People have been living near rainforests for tens of thousands of years, but most available evidence has intense use of forest resources starting just 10,000 years ago. So scientists thought that the dense, tropical forests were so hard to navigate and find food in that humans would have mainly depended on open plains nearby.
But some researchers had doubts. Modern forest foragers do just fine in the rainforest. And some evidence in Africa pointed to humans in rainforests well before the 10,000 year mark.
Now there’s hard evidence, out of Sri Lanka, that people roamed and dined on rainforest offerings at least 10,000 years earlier than we’d thought. The finding is in the journal Science. [Patrick Roberts et al, Direct evidence for human reliance on rainforest resources in late Pleistocene Sri Lanka]
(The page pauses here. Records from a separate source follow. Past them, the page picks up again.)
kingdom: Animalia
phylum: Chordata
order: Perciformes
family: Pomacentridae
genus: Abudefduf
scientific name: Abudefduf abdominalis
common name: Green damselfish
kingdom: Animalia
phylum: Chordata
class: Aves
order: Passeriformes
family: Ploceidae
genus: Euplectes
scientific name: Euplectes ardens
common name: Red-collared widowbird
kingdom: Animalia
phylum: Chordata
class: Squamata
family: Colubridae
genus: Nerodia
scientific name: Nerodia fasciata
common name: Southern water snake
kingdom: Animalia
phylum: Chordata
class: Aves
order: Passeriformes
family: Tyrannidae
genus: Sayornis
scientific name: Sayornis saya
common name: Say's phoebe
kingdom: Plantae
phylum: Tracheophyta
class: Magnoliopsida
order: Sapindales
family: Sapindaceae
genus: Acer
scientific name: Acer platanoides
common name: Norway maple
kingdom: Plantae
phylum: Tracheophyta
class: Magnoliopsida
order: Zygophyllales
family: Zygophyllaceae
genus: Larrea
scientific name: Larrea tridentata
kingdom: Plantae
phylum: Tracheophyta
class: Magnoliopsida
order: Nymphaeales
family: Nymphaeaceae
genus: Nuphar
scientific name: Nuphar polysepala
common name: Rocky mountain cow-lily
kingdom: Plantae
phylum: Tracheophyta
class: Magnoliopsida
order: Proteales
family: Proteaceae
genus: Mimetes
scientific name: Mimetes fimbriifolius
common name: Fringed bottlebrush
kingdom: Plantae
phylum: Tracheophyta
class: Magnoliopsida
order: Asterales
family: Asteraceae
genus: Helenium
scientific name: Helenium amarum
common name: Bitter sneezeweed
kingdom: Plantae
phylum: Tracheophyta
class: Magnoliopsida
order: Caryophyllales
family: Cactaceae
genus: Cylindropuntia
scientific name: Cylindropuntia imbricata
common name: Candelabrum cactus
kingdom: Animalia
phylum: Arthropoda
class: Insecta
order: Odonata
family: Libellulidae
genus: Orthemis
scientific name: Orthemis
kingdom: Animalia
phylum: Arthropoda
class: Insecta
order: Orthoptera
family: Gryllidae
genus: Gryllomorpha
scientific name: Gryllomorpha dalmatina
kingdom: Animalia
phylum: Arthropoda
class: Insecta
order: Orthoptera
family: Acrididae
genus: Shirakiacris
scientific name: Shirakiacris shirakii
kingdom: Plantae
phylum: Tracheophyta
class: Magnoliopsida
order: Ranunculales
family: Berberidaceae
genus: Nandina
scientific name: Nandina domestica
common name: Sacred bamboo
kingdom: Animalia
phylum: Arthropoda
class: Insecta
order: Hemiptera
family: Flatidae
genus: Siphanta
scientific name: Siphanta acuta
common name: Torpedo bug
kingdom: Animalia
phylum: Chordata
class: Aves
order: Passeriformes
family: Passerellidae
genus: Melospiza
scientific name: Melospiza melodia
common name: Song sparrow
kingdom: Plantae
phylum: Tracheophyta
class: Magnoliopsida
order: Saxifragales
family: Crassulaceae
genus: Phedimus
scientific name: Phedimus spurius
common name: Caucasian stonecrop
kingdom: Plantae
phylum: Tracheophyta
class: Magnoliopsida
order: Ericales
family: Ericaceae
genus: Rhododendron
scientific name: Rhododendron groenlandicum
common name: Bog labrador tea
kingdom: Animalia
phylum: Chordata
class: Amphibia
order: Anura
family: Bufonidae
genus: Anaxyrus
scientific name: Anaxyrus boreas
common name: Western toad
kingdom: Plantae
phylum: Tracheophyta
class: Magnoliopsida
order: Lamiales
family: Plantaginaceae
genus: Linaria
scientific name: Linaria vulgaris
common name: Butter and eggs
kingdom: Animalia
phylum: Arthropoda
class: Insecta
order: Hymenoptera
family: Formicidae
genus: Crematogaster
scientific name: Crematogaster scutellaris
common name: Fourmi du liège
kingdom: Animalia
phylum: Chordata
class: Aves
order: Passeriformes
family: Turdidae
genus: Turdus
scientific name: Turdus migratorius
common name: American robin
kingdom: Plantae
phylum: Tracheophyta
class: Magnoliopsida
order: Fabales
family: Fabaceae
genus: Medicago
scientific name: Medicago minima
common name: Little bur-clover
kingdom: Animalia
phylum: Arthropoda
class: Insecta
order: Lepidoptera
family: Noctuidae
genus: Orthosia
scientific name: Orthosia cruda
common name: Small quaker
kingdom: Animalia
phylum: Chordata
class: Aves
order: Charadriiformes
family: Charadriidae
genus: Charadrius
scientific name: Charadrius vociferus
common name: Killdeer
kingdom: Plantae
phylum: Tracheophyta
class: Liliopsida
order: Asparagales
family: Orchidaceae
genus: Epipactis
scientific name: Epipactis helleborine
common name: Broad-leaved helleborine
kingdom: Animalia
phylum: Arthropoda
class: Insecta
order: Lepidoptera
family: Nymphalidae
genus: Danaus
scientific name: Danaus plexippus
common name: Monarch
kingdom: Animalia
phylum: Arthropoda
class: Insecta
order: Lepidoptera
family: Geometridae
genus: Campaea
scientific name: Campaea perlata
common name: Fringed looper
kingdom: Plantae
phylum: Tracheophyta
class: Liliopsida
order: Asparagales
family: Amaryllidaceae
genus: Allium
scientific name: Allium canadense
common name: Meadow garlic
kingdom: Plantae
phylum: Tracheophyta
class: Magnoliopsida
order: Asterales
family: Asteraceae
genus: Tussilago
Researchers measured carbon and oxygen isotopes in the remains of 26 humans found in the Sri Lankan rainforest. The bodies were some 20,000 years old.
Isotope signatures differ for plants that live beneath the closed rainforest canopy than for plants from the open plains. Any animals that eat those plants then also carry those forest isotopes—as did the remains, showing that these humans subsisted on tropical forest vegetation.
The findings show that humans have been taking advantage of rainforests for at least 20 millennia. Whether our accelerated resource extraction will allow any substantial rainforests to exist even one thousand years from now is a very open question.